Taken together, the supply of medium and heavy oil has been tight, even as light oil supplies have surged. That has tamped down fears of major disruptions as the IMO rules take effect because a lighter mix is better suited for lower-sulfur fuel production.
A lighter crude mix helps, but some refiners are still ill-equipped to handle the change. More complex refineries that can adjust their inputs and outputs will fare better than smaller, simpler facilities. At the same time, investments in coking capacity have climbed, which will allow refiners to churn out less residual fuel oil. Profits on processing oil into diesel are expected to be 31 percent higher in the second half of 2019 compared to the first half, according to Goldman Sachs, a reflection of the growing premium on low-sulfur fuels.
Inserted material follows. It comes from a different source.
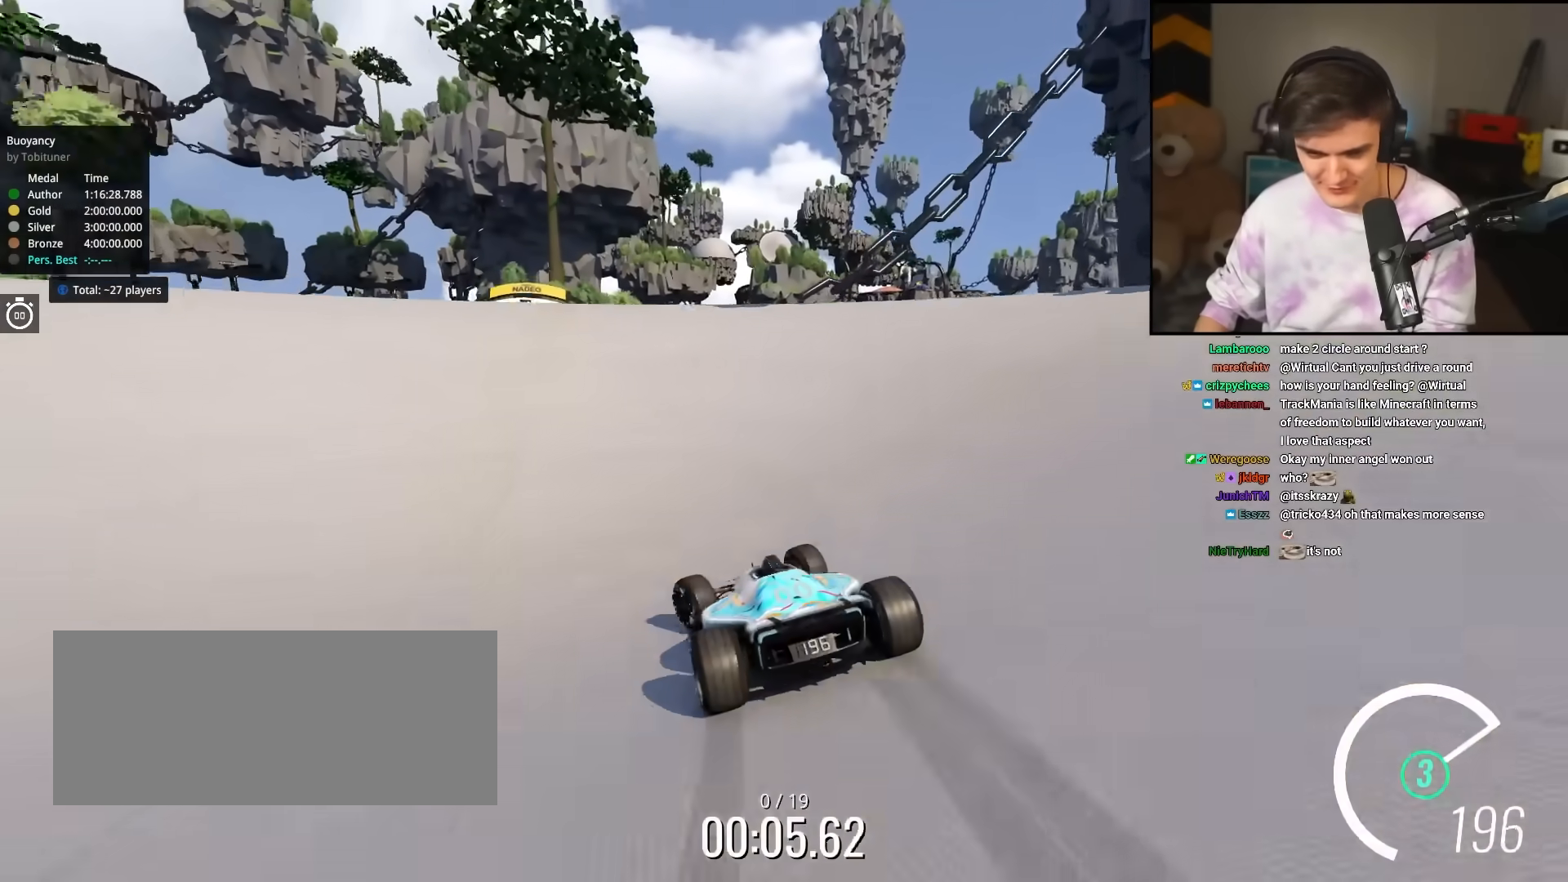
{"keys": ["left", "up"], "events": [[17, "left", "up"], [150, "right", "down"], [400, "right", "up"], [433, "left", "down"]]}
A surge of scrubber installations has also eased concerns about problems as January 2020 nears
A surge of scrubber installations has also eased concerns about problems as January 2020 nears. Even though the deadline has been on the calendar for years, ship-owners delayed scrubber installations, raising fears of non-compliance. But the number of scrubber installations has surged this year. According to Bloomberg and data from DNV GL, there will be 3,600 vessels with scrubbers by next year, a more than ten-fold increase from 2016 levels.
Even with all of this, demand for high-sulfur heavy fuel is expected to fall sharply in 2020, which helps explain the recent deterioration in prices. “The high-sulfur fuel oil price will collapse,” Steve Sawyer, director of refining at Facts Global Energy, told Bloomberg in July. He said such fuels could trade at a $30-per-barrel discount.
The IMO rules beginning in January amounts to one of the most significant regulatory changes to global oil supplies in history, and while there will be winners and losers due to this change, the implementation should go much smoother than previously feared.